* Extracted information
|---|
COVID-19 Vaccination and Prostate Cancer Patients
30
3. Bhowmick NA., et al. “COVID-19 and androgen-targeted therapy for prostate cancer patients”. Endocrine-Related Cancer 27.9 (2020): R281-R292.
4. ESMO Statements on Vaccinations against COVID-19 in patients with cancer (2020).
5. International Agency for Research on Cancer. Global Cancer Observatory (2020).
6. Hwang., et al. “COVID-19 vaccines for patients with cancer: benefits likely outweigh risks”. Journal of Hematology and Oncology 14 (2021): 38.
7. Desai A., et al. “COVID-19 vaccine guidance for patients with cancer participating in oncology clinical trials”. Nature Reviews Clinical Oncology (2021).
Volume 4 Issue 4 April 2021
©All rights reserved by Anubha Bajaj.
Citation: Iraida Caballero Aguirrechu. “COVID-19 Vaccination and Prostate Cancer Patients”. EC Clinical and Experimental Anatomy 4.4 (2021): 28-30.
|---|
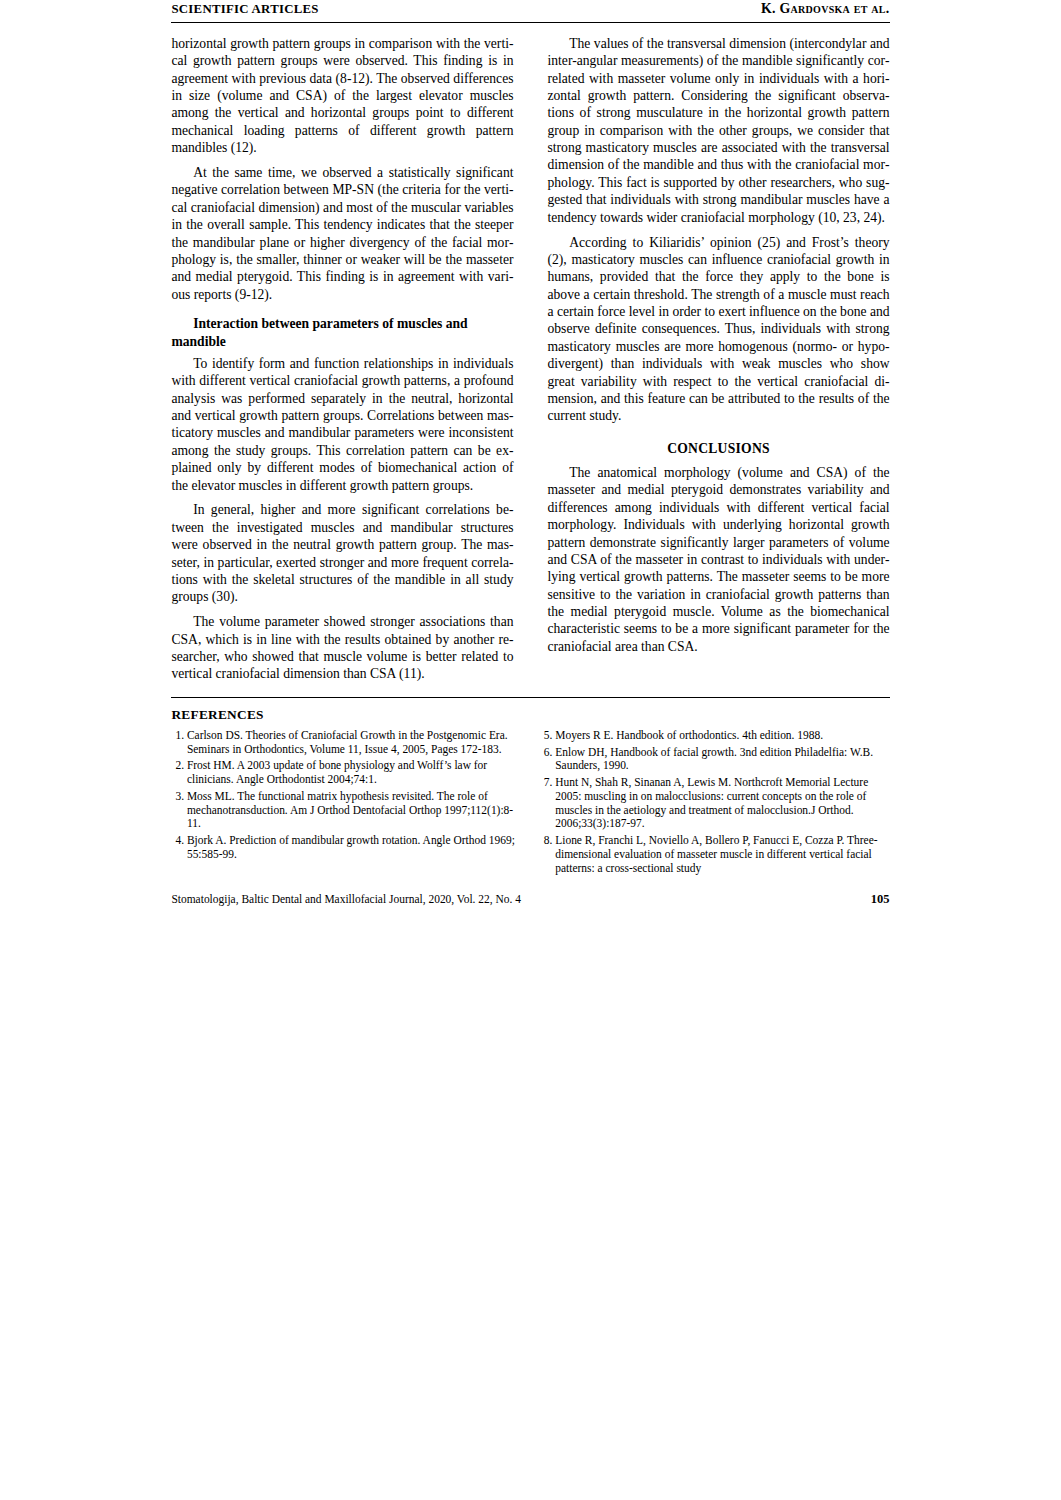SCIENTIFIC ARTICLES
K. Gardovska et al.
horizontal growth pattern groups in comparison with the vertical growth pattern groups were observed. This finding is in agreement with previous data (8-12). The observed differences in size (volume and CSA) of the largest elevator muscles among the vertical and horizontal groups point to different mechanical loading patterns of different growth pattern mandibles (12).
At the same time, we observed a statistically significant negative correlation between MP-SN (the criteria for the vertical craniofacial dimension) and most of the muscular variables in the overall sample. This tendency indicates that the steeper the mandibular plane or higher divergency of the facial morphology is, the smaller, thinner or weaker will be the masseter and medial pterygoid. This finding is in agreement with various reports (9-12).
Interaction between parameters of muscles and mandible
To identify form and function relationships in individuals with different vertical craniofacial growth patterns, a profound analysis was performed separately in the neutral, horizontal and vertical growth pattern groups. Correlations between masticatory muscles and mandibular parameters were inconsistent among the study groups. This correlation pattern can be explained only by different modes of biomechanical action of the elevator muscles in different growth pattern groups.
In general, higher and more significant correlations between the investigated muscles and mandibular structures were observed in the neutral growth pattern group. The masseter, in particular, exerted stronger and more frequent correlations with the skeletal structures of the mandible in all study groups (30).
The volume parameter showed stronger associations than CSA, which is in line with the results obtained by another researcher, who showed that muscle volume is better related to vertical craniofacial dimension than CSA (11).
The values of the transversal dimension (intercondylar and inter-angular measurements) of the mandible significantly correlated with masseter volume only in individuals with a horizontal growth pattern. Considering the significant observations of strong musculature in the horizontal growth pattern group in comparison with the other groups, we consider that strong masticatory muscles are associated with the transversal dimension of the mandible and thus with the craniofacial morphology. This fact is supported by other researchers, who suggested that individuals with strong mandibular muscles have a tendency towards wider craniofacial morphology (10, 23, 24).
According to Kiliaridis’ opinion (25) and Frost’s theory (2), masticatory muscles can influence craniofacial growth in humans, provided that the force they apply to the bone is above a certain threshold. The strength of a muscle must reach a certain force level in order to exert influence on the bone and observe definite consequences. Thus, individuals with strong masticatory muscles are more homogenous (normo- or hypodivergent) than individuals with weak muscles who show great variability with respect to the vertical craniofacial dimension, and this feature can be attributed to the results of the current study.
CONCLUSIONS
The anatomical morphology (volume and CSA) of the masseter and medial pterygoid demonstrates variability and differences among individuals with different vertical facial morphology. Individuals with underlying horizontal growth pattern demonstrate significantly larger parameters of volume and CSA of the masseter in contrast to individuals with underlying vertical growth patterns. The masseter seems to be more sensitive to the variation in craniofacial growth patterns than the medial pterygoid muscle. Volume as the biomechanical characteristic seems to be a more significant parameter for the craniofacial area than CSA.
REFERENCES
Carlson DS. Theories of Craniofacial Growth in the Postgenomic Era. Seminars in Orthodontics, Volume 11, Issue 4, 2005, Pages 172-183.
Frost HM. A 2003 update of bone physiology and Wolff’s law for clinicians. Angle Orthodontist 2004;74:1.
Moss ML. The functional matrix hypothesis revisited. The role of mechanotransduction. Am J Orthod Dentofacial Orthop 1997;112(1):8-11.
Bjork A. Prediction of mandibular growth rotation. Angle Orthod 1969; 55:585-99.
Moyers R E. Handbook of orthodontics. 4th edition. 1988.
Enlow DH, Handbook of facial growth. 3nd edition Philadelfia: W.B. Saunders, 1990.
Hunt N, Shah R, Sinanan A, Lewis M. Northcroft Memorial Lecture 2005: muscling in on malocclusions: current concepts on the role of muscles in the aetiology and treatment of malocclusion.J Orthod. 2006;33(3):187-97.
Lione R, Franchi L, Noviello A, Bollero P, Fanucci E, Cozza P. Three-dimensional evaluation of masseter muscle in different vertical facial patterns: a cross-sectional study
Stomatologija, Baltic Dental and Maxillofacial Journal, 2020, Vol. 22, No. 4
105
|---|
* Exercise prompt
Looking at the records above, say how many lines hold the string "study". Write nothing but the number.

* Exercise solution
4